Consistency and Consensus

Query Processing

  • Apache Calcite: A Foundational Framework for Optimized Query Processing Over Heterogeneous Data Sources (2018): Explains the design of the Calcite project, which is a distributed query parser & optimizer for heterogenous data sources. Calcite is used in a host of data processing systems, such as Apache Flink, Apache Drill and others. This paper is particularly interesting to understand the concepts around query parsing (and transformation into relational algebra), query optimizations (such as predicate pushdown & column pruning), and logical & physical plan generation.

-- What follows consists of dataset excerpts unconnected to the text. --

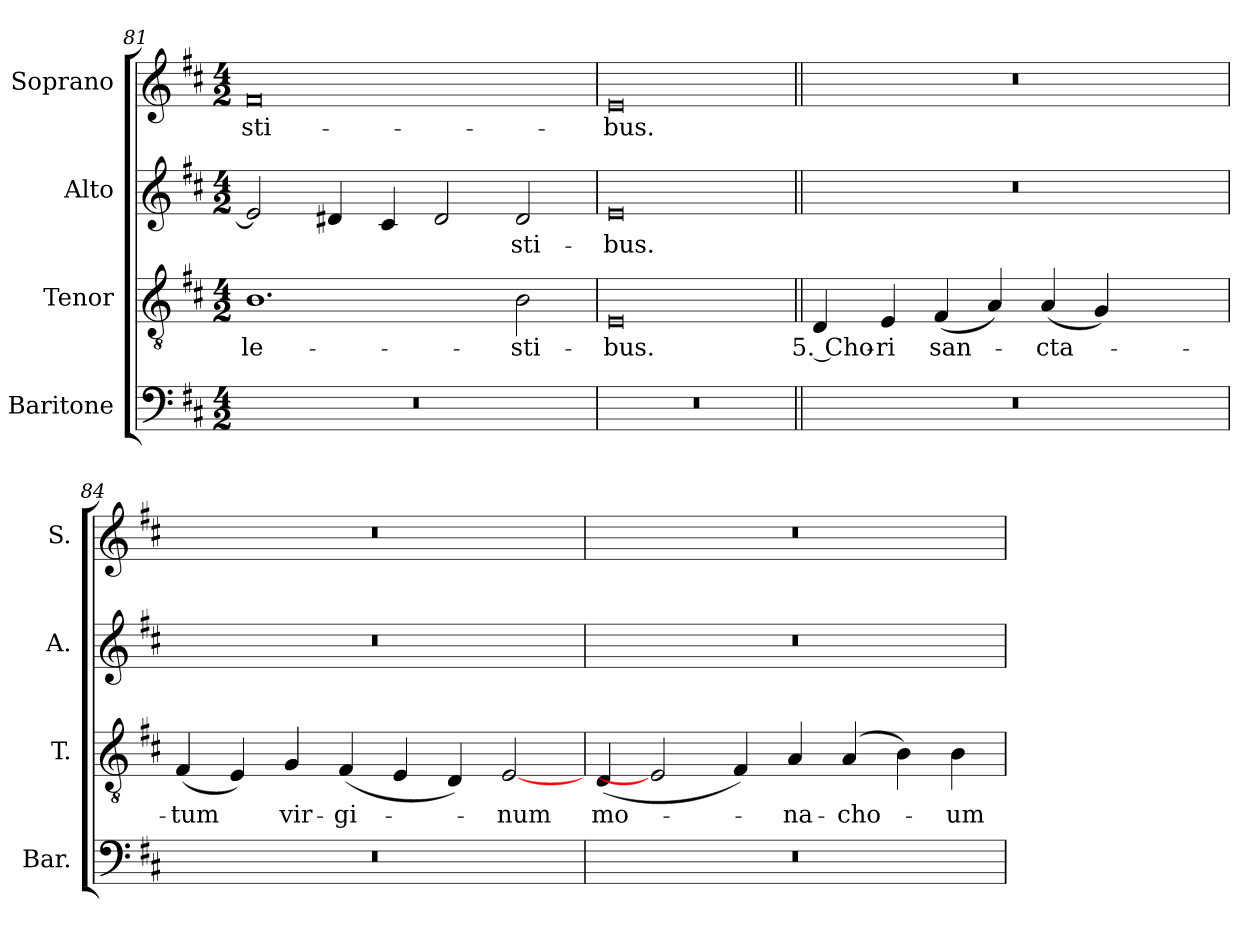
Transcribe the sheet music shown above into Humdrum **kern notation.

**kern	**kern	**text	**kern	**text	**kern	**text
*part4	*part3	*part3	*part2	*part2	*part1	*part1
*staff4	*staff3	*staff3	*staff2	*staff2	*staff1	*staff1
*I"Baritone	*I"Tenor	*	*I"Alto	*	*I"Soprano	*
*I'Bar.	*I'T.	*	*I'A.	*	*I'S.	*
*clefF4	*clefGv2	*	*clefG2	*	*clefG2	*
*	*ITrd7c12	*	*	*	*	*
*k[f#c#]	*k[f#c#]	*	*k[f#c#]	*	*k[f#c#]	*
*D:	*D:	*	*D:	*	*D:	*
*M4/2	*M4/2	*	*M4/2	*	*M4/2	*
=81	=81	=81	=81	=81	=81	=81
!LO:N:vis=1	!	!	!	!	!	!
!	!	!LO:LY:b:color=#000000	!	!	!	!
!	!	!	!	!	!	!LO:LY:b:color=#000000
0r	1.BBi	-le-	2ei/]	.	0f#i	-sti-
.	.	.	4d#Xi/	.	.	.
.	.	.	4c#i/	.	.	.
.	.	.	2d#i/	.	.	.
!	!	!LO:LY:b:color=#000000	!	!	!	!
!	!	!	!	!LO:LY:b:color=#000000	!	!
.	2BBi\	-sti-	2d#i/	-sti-	.	.
=82	=82	=82	=82	=82	=82	=82
!LO:N:vis=1	!	!	!	!	!	!
!	!	!LO:LY:b:color=#000000	!	!	!	!
!	!	!	!	!LO:LY:b:color=#000000	!	!
!	!	!	!	!	!	!LO:LY:b:color=#000000
0r	0EEi	-bus.	0ei	-bus.	0ei	-bus.
!!LO:LB:g=z
=83||	=83||	=83||	=83||	=83||	=83||	=83||
!LO:N:vis=1	!	!	!	!	!	!
!	!	!LO:LY:b:color=#000000	!LO:N:vis=1	!	!LO:N:vis=1	!
0r	4DDi/	5. Cho-	0r	.	0r	.
!	!	!LO:LY:b:color=#000000	!	!	!	!
.	4EEi/	-ri	.	.	.	.
!	!	!LO:LY:b:color=#000000	!	!	!	!
.	(4FF#i/	san-	.	.	.	.
.	4AAi/)	.	.	.	.	.
!	!	!LO:LY:b:color=#000000	!	!	!	!
.	(4AAi/	-cta-	.	.	.	.
.	4GGi/)	.	.	.	.	.
.	2ryy	.	.	.	.	.
=84	=84	=84	=84	=84	=84	=84
!LO:N:vis=1	!	!	!	!	!	!
!	!	!LO:LY:b:color=#000000	!LO:N:vis=1	!	!LO:N:vis=1	!
0r	(4FF#i/	-tum	0r	.	0r	.
.	4EEi/)	.	.	.	.	.
!	!	!LO:LY:b:color=#000000	!	!	!	!
.	4GGi/	vir-	.	.	.	.
!	!	!LO:LY:b:color=#000000	!	!	!	!
.	(4FF#i/	-gi-	.	.	.	.
.	4EEi/	.	.	.	.	.
.	4DDi/)	.	.	.	.	.
!	!	!LO:LY:b:color=#000000	!	!	!	!
.	[2EEi	-num	.	.	.	.
=85	=85	=85	=85	=85	=85	=85
!LO:N:vis=1	!	!	!	!	!	!
!	!	!LO:LY:b:color=#000000	!LO:N:vis=1	!	!LO:N:vis=1	!
0r	(4DDi/	mo-	0r	.	0r	.
.	2EEi]	.	.	.	.	.
.	4FF#i/)	.	.	.	.	.
!	!	!LO:LY:b:color=#000000	!	!	!	!
.	4AAi/	-na-	.	.	.	.
!	!	!LO:LY:b:color=#000000	!	!	!	!
.	(4AAi/	-cho-	.	.	.	.
.	4BBi\)	.	.	.	.	.
!	!	!LO:LY:b:color=#000000	!	!	!	!
.	4BBi\	-um-	.	.	.	.
=	=	=	=	=	=	=
*-	*-	*-	*-	*-	*-	*-
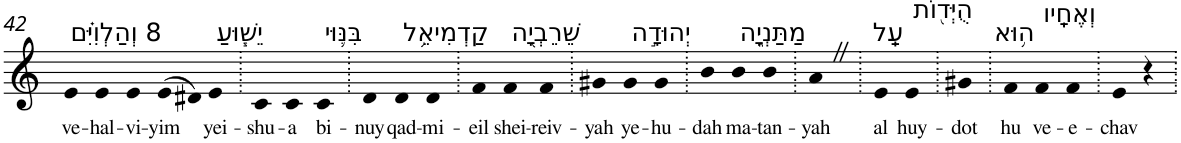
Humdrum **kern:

**kern	**text
*part1	*part1
*staff1	*staff1
*I"Piano	*
*I'Pno	*
!!LO:PB:g=z
*clefG2	*
*k[]	*
=42	=42
!LO:TX:a:t=8 וְהַלְוִיִּ֗ם	!
!	!LO:LY:b
4e	ve-
!	!LO:LY:b
4e	-hal-
!	!LO:LY:b
4e	-vi-
!	!LO:LY:b
(>8e	-yim
8d#X)	.
!LO:TX:a:t=יֵשׁ֧וּעַ	!
!	!LO:LY:b
4e	yei-
=43.	=43.
!	!LO:LY:b
4c	-shu-
!	!LO:LY:b
4c	-a
!LO:TX:a:t=בִּנּ֛וּי	!
!	!LO:LY:b
4c	bi-
=44.	=44.
!	!LO:LY:b
4d	-nuy
!LO:TX:a:t=קַדְמִיאֵ֥ל	!
!	!LO:LY:b
4d	qad-
!	!LO:LY:b
4d	-mi-
=45.	=45.
!	!LO:LY:b
4f	-eil
!LO:TX:a:t=שֵׁרֵבְיָ֖ה	!
!	!LO:LY:b
4f	shei-
!	!LO:LY:b
4f	-reiv-
=46.	=46.
!	!LO:LY:b
4g#X	-yah
!LO:TX:a:t=יְהוּדָ֣ה	!
!	!LO:LY:b
4g#	ye-
!	!LO:LY:b
4g#	-hu-
=47.	=47.
!	!LO:LY:b
4b	-dah
!LO:TX:a:t=מַתַּנְיָ֑ה	!
!	!LO:LY:b
4b	ma-
!	!LO:LY:b
4b	-tan-
=48.	=48.
!	!LO:LY:b
4aZ	-yah
=49.	=49.
!LO:TX:a:t=עַֽל	!
!	!LO:LY:b
4e	al
!LO:TX:a:t=הֻיְּד֖וֹת	!
!	!LO:LY:b
4e	huy-
=50.	=50.
!	!LO:LY:b
4g#X	-dot
=51.	=51.
!LO:TX:a:t=ה֥וּא	!
!	!LO:LY:b
4f	hu
!LO:TX:a:t=וְאֶחָֽיו	!
!	!LO:LY:b
4f	ve-
!	!LO:LY:b
4f	-e-
=52.	=52.
!	!LO:LY:b
4e	-chav
4r	.
=.	=.
*-	*-
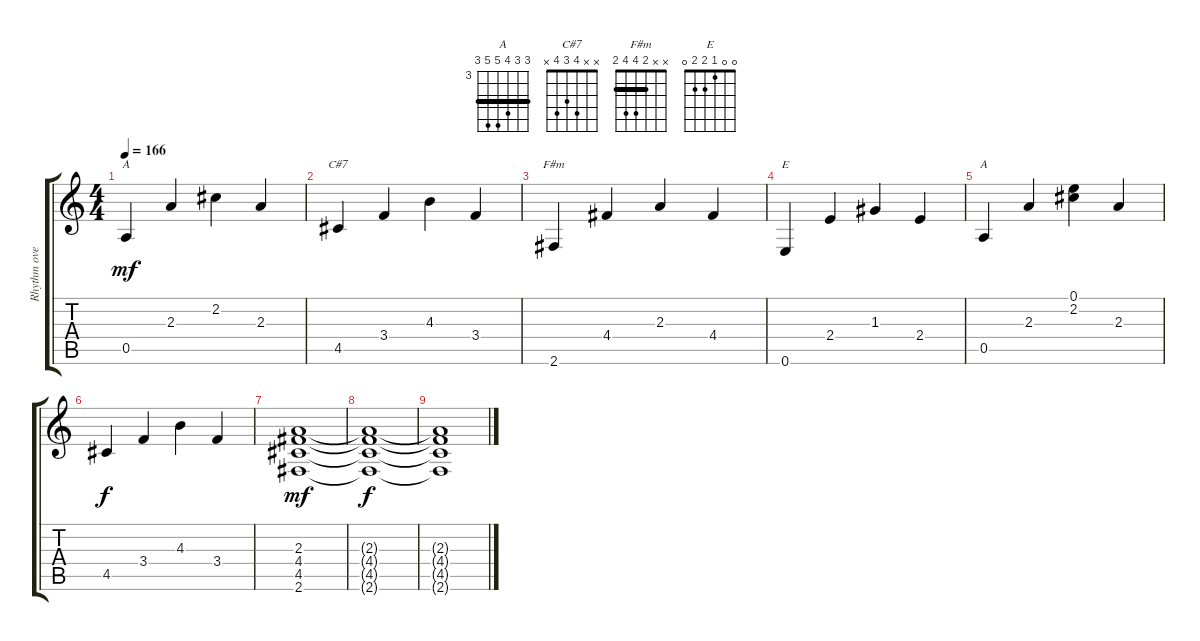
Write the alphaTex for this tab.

\track ("Rhythm overdrive" "Rhythm ove") {instrument overdrivenguitar}
\staff {score tabs}
\tuning (E4 B3 G3 D3 A2 E2) {hide}
\chord ("A" 0 2 2 2 0 x)
\chord ("C#7" x x 4 3 4 x)
\chord ("F#m" x x 2 4 4 2) {barre 2}
\chord ("E" 0 0 1 2 2 0)
\chord ("A" 5 5 6 7 7 5) {firstfret 3 barre 5}
\ts (4 4)
\tempo 166
\clef g2
\ks c
0.5.4{ch "A" dy mf} 2.3.4 2.2.4 2.3.4 |
4.5.4{ch "C#7"} 3.4.4 4.3.4 3.4.4 |
2.6.4{ch "F#m"} 4.4.4 2.3.4 4.4.4 |
0.6.4{ch "E"} 2.4.4 1.3.4 2.4.4 |
0.5.4{ch "A"} 2.3.4 (0.1 2.2).4 2.3.4 |
4.5.4{dy f} 3.4.4 4.3.4 3.4.4 |
(2.3 4.4 4.5 2.6).1{dy mf} |
(2.3{t} 4.4{t} 4.5{t} 2.6{t}).1{dy f} |
(2.3{t} 4.4{t} 4.5{t} 2.6{t}).1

It is worthwhile to compare and contrast this with the paper on Spark SQL (listed below). Although this paper came after the Spark SQL paper, the work predates it.

  • Spark SQL: Relational Data Processing in Spark (2015): Explains the design of a distributed relational processing system in Apache Spark.

State and Stream

  • Data in Flight (2010): Introduces a model of streams as a superset of the relational model. Streams introduce a notion of time (processing-time, IMO) to the relational model. I explore a similar idea in this post. In a relational table, data is persistent and query is transient; in a stream, query is persistent and data is transient.

Database Design

  • Dynamo: Amazon’s Highly Available Key-value Store (2007): This paper on Dynamo (not to be confused with DynamoDB, which is ‘built on the principles of Dynamo’) is an excellent primer on understanding concepts behind high-availability storage systems; concepts such as Consistent Hashing, Sloppy Quorum, Anti-entropy processes, and Gossip.

  • Cassandra - A Decentralized Structured Storage System (2009): Cassandra is one of many data storage systems heavily influenced by Dynamo. However, important differences exist. I have written about it in this post.